Since like most reasonable people I read a lot of fantasy books,
I figured that applying NLP methods to the content of those books would help
improve my intuitive understanding of the techniques involved.
For this purpose, I needed as many fantasy books as possible in a format
that could be easily processed in Python or Lisp.
I started by scraping a list of fantasy authors from wikipedia.
I proceeded to search for ebooks by each of these authors on The Pirate Bay.
Luckily, The Pirate Bay has a nice and easy-to-use API.
True ebooks, i.e. books that contained mainly text, were rarely larger than 2-3MB,
but collections of books could become about 10-20MB in size. Most torrents larger than that
either contained a lot of images or were sorted into the ebook category by accident and were
actually audio books or something else. Thus, limiting the file size to 20MB made sense.
Since the first result when searching for an author was often a collection of books by
that author, I decided to download only the first result.
To download the torrents, I enabled remote access in my torrent client transmission-gtk,
installed transmission-cli (apt install transmission-cli) and then simply used
subprocess to trigger adding the torrent file and starting the download.
The next morning, I found that most of the downloads were complete (in total 282).
Some didn’t complete, probably because the seeders disappeared.
Upon inspecting the downloaded data, I found that the books came in various formats
(some more exotic than others) and often more than one format was provided for a given book.
Quick overview of all file types.
To simplify processing, I deleted all files that had no file extension and then
proceeded to rename all files with uppercase file extensions to their lowercase equivalent.
To accomplish this, I used the rename tool (apt install rename).
After that, since calibre (the tool I was gonna use for conversion) couldn’t handle old-style
doc files, I converted doc files to html with LibreOffice’s CLI.
Then, I converted all books that were not already in the epub format to the epub format
using calibre’s ebook-convert command (apt install calibre).

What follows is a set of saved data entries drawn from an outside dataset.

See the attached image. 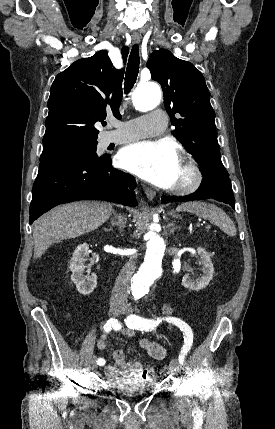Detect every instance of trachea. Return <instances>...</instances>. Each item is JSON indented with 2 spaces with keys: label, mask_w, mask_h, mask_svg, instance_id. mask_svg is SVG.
Listing matches in <instances>:
<instances>
[{
  "label": "trachea",
  "mask_w": 275,
  "mask_h": 429,
  "mask_svg": "<svg viewBox=\"0 0 275 429\" xmlns=\"http://www.w3.org/2000/svg\"><path fill=\"white\" fill-rule=\"evenodd\" d=\"M139 64H140L139 48H138V45L135 44L132 47L127 68H126L125 82H124L125 94H128L130 92V90L133 88L136 82L138 71H139Z\"/></svg>",
  "instance_id": "trachea-1"
}]
</instances>
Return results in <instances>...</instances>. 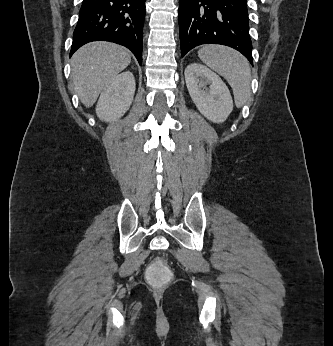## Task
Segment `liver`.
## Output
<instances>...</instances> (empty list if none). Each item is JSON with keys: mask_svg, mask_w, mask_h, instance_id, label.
<instances>
[{"mask_svg": "<svg viewBox=\"0 0 333 346\" xmlns=\"http://www.w3.org/2000/svg\"><path fill=\"white\" fill-rule=\"evenodd\" d=\"M131 62L130 53L109 42L82 46L72 57L74 89L85 107H91L101 91Z\"/></svg>", "mask_w": 333, "mask_h": 346, "instance_id": "obj_1", "label": "liver"}]
</instances>
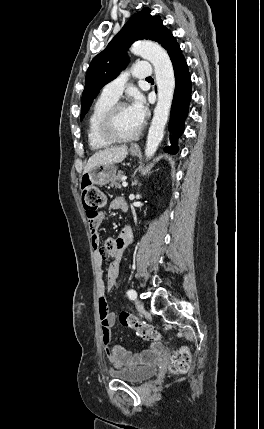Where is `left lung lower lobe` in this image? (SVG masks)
Wrapping results in <instances>:
<instances>
[{"mask_svg":"<svg viewBox=\"0 0 264 429\" xmlns=\"http://www.w3.org/2000/svg\"><path fill=\"white\" fill-rule=\"evenodd\" d=\"M160 44L169 54L173 64L176 81L171 107V117L168 126L172 144L169 147H165L167 152L175 154L178 151V138L184 131V122L188 115L189 103L191 100V78L181 49L170 31L167 32Z\"/></svg>","mask_w":264,"mask_h":429,"instance_id":"obj_1","label":"left lung lower lobe"}]
</instances>
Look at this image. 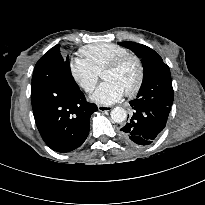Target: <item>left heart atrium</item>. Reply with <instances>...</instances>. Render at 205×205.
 <instances>
[{
  "label": "left heart atrium",
  "instance_id": "39dd6f15",
  "mask_svg": "<svg viewBox=\"0 0 205 205\" xmlns=\"http://www.w3.org/2000/svg\"><path fill=\"white\" fill-rule=\"evenodd\" d=\"M124 92L122 87L117 83L113 81H104L92 94L91 99L97 103L109 105L120 100Z\"/></svg>",
  "mask_w": 205,
  "mask_h": 205
}]
</instances>
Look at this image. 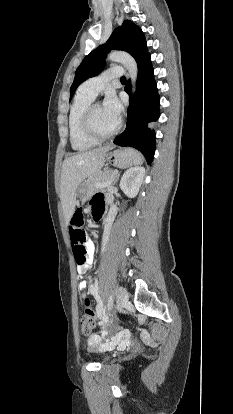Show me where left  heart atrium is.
<instances>
[{"label":"left heart atrium","mask_w":233,"mask_h":414,"mask_svg":"<svg viewBox=\"0 0 233 414\" xmlns=\"http://www.w3.org/2000/svg\"><path fill=\"white\" fill-rule=\"evenodd\" d=\"M103 109L104 111L113 119L119 120L122 106L118 100V98L114 94H109L103 103Z\"/></svg>","instance_id":"39dd6f15"}]
</instances>
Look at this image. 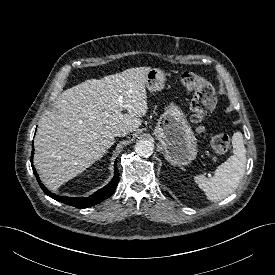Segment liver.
<instances>
[{"instance_id":"liver-1","label":"liver","mask_w":275,"mask_h":275,"mask_svg":"<svg viewBox=\"0 0 275 275\" xmlns=\"http://www.w3.org/2000/svg\"><path fill=\"white\" fill-rule=\"evenodd\" d=\"M150 69L86 80L59 95L54 109L40 118L34 139V164L48 188L60 187L102 158L116 131L140 127L148 110L145 84Z\"/></svg>"}]
</instances>
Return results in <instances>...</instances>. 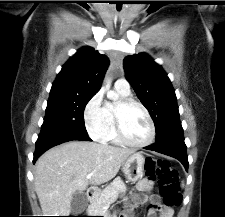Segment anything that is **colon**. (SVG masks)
<instances>
[{"instance_id": "colon-1", "label": "colon", "mask_w": 225, "mask_h": 217, "mask_svg": "<svg viewBox=\"0 0 225 217\" xmlns=\"http://www.w3.org/2000/svg\"><path fill=\"white\" fill-rule=\"evenodd\" d=\"M145 172L148 179L158 182L164 206L172 208L181 204L178 172L168 161L149 157L145 161Z\"/></svg>"}]
</instances>
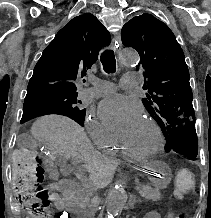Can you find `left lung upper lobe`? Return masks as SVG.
<instances>
[{"label":"left lung upper lobe","instance_id":"obj_1","mask_svg":"<svg viewBox=\"0 0 211 218\" xmlns=\"http://www.w3.org/2000/svg\"><path fill=\"white\" fill-rule=\"evenodd\" d=\"M121 39L140 55L136 69L143 73L147 90L142 102L164 134L166 152L195 159L198 140L190 77L175 35L165 23L145 13L123 26Z\"/></svg>","mask_w":211,"mask_h":218}]
</instances>
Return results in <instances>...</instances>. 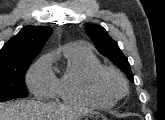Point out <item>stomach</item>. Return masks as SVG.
Masks as SVG:
<instances>
[{"label":"stomach","mask_w":165,"mask_h":120,"mask_svg":"<svg viewBox=\"0 0 165 120\" xmlns=\"http://www.w3.org/2000/svg\"><path fill=\"white\" fill-rule=\"evenodd\" d=\"M82 118H84L85 120H89V119H97V118H103V120H107L106 117H104L101 113L96 112V111H88L85 112L79 120H81Z\"/></svg>","instance_id":"obj_1"}]
</instances>
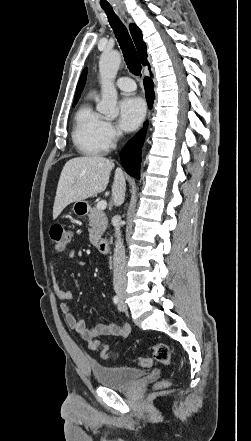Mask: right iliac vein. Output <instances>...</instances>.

At first I encountered an error from calibre: PyCapsule_GetPointer called with incorrect name.
Replacing the calibre version that came with Ubuntu (apt purge calibre) with the newest version from
https://calibre-ebook.com/download_linux solved that problem.
A few hours later, I had a whopping 3419 epub files ready to be processed.
I deleted the downloaded files to save disk space.
I used python’s ebooklib package to read the epub files and dumped the metadata + content
into json files.
After that I had a bunch of json files that I could easily use to explore NLP techniques.
If you replicate this process and intend to read one of downloaded books I recommend
that you buy the book or find another way to support the author.